Harold Nelson
3/25/2022
## ── Attaching packages ─────────────────────────────────────── tidyverse 1.3.1 ──
## ✓ ggplot2 3.3.5 ✓ purrr 0.3.4
## ✓ tibble 3.1.5 ✓ dplyr 1.0.7
## ✓ tidyr 1.1.4 ✓ stringr 1.4.0
## ✓ readr 2.0.2 ✓ forcats 0.5.1
## ── Conflicts ────────────────────────────────────────── tidyverse_conflicts() ──
## x dplyr::arrange() masks plyr::arrange()
## x purrr::compact() masks plyr::compact()
## x dplyr::count() masks plyr::count()
## x dplyr::failwith() masks plyr::failwith()
## x dplyr::filter() masks stats::filter()
## x dplyr::id() masks plyr::id()
## x dplyr::lag() masks stats::lag()
## x dplyr::mutate() masks plyr::mutate()
## x dplyr::rename() masks plyr::rename()
## x dplyr::summarise() masks plyr::summarise()
## x dplyr::summarize() masks plyr::summarize()
##
## Attaching package: 'rtweet'
## The following object is masked from 'package:purrr':
##
## flatten
Eliminate retweets, quotes, and replies.
Here is the code from Datacamp. Note that I had to precede count() with plyr:: because there is also a count function in dplyr, which loaded later.
# Extract 100 original tweets on "Superbowl"
tweets_org <- search_tweets("Superbowl -filter:retweets -filter:quote -filter:replies", n = 1000)
# Check for presence of replies
plyr::count(tweets_org$reply_to_screen_name)
## x freq
## 1 NA 985
## x freq
## 1 FALSE 985
## x freq
## 1 FALSE 985
A good question is how long did it take to get 100 tweets?
How would you answer that?
## # A tibble: 1 × 1
## `max(created_at) - min(created_at)`
## <drtn>
## 1 1.949144 days
Put this all together with tidy coding practice. Start with the query for your term.
Drop the internal filters and follow up using is.na() for reply_to_screen_name and == FALSE for the other two.

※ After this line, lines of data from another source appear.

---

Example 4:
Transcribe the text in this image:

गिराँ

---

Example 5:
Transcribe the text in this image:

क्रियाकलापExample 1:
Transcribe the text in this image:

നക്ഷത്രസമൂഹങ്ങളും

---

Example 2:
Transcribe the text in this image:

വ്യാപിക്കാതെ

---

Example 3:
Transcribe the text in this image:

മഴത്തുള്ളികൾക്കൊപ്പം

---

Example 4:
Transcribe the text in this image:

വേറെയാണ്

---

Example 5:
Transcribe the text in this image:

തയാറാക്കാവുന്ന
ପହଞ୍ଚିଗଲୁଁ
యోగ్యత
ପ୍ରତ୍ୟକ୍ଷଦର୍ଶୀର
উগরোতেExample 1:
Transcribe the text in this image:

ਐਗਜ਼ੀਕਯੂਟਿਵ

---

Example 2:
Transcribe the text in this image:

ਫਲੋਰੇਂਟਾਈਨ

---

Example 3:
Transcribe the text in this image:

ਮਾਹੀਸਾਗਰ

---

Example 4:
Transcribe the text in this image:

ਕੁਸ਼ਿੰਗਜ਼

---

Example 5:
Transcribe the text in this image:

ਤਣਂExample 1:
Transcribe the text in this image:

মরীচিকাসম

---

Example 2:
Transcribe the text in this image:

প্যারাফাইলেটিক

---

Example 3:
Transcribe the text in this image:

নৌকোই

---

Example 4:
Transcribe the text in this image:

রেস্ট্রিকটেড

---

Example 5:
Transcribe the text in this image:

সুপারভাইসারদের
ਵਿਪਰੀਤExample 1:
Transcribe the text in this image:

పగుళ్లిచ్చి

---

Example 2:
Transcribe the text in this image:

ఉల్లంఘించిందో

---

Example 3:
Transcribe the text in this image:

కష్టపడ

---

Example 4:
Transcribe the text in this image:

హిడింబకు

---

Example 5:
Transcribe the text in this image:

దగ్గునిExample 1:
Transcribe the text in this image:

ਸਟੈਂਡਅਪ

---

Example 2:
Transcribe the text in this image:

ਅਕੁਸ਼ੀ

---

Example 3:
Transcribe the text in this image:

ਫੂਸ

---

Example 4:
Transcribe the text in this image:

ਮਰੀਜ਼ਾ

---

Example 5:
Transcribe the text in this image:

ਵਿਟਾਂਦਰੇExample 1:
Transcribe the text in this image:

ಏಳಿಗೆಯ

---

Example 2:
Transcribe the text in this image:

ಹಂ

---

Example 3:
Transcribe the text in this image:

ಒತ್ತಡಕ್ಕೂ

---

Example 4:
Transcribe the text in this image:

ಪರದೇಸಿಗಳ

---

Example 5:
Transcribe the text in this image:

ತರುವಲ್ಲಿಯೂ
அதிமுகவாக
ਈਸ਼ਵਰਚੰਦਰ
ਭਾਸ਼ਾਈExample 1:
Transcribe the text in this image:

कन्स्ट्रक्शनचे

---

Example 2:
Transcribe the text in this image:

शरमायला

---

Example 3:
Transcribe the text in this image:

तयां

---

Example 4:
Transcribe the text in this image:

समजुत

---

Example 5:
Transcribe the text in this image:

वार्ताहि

search_tweets("Superbowl", n = 100) %>%
filter(is.na(reply_to_screen_name) &
is_retweet == FALSE &
is_quote == FALSE) %>%
summarize(max(created_at) - min(created_at))
## # A tibble: 1 × 1
## `max(created_at) - min(created_at)`
## <drtn>
## 1 1.081667 hours
Convert this code into a function with two parameters:
Parameter 1: term. this is a string with the search term.

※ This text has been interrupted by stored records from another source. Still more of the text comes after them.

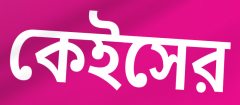
কেইসেরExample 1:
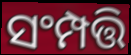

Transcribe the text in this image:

ସଂମ୍ପତ୍ତି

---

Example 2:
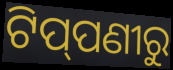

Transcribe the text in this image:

ଟିପ୍‌ପଣୀରୁ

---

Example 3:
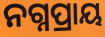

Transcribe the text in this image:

ନଗ୍ନପ୍ରାୟ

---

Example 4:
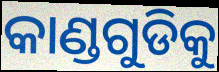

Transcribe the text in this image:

କାଣ୍ଡଗୁଡିକୁ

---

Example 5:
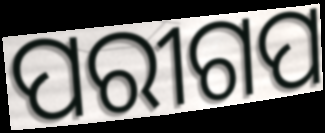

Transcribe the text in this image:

ପରୀଗପ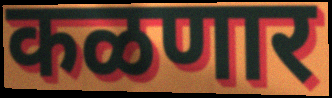
कळणारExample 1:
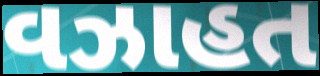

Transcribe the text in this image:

વઝાહત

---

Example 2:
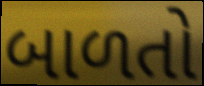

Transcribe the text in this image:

બાળતો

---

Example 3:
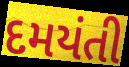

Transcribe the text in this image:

દમયંતી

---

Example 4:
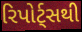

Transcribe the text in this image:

રિપોર્ટ્સથી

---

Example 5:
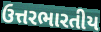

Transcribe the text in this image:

ઉત્તરભારતીયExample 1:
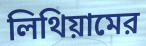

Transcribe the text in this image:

লিথিয়ামের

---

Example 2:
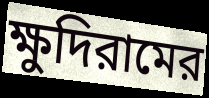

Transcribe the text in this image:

ক্ষুদিরামের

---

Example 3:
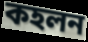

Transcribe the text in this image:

কহলন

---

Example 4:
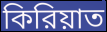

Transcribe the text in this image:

কিরিয়াত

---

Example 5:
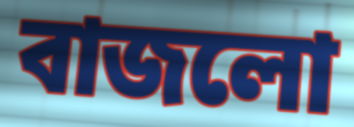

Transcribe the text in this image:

বাজলো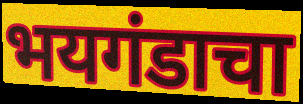
भयगंडाचाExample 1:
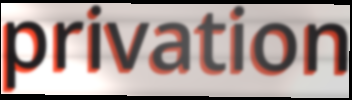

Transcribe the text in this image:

privation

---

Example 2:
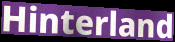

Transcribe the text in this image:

Hinterland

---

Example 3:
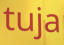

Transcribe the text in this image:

tuja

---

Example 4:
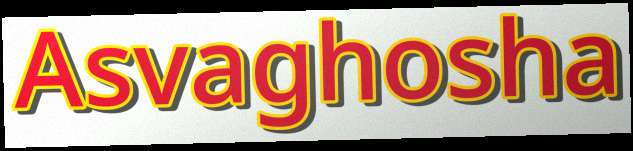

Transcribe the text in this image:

Parameter 2: ntweets. This is the number of tweets.
The function returns the amount of time required to get this number of tweets after eliminating non-original tweets. Test your function with term = “superbowl” and ntweets = 100.
time_to_get = function(term,ntweets){
search_tweets(term, n = ntweets) %>%
filter(is.na(reply_to_screen_name) &
is_retweet == FALSE &
is_quote == FALSE) %>%
summarize(max(created_at) - min(created_at))
}
t = time_to_get("superbowl",100)
t
## # A tibble: 1 × 1
## `max(created_at) - min(created_at)`
## <drtn>
## 1 1.081667 hours
Use your function to compare the tweet rates of “rstats”, “pandas”, and “ukraine”. Use 500 for ntweets.
## # A tibble: 1 × 1
## `max(created_at) - min(created_at)`
## <drtn>
## 1 1.779444 hours
## # A tibble: 1 × 1
## `max(created_at) - min(created_at)`
## <drtn>
## 1 1.191944 hours
## # A tibble: 1 × 1
## `max(created_at) - min(created_at)`
## <drtn>
## 1 25 secs
We have a boolean expression to identify original tweets. Use this to create a variable is_org using mutate. Then use mean(is_org) in a summarize step to display the fraction of original tweets in query. Test your code with the superbowl and 500 tweets. Try a few different terms.
search_tweets("superbowl",n = 500) %>%
mutate(is_orig = is.na(reply_to_screen_name) &
is_retweet == FALSE &
is_quote == FALSE) %>%
summarize(mean(is_orig))
## # A tibble: 1 × 1
## `mean(is_orig)`
## <dbl>
## 1 0.282
The two parameters are obvious.
fract_original = function(term,ntweets){
search_tweets(term,n = ntweets) %>%
mutate(is_orig = is.na(reply_to_screen_name) &
is_retweet == FALSE &
is_quote == FALSE) %>%
summarize(mean(is_orig))
}
fract_original("superbowl",500)
## # A tibble: 1 × 1
## `mean(is_orig)`
## <dbl>
## 1 0.282
Use your function to determine the fraction of original tweets for several topics that interest you.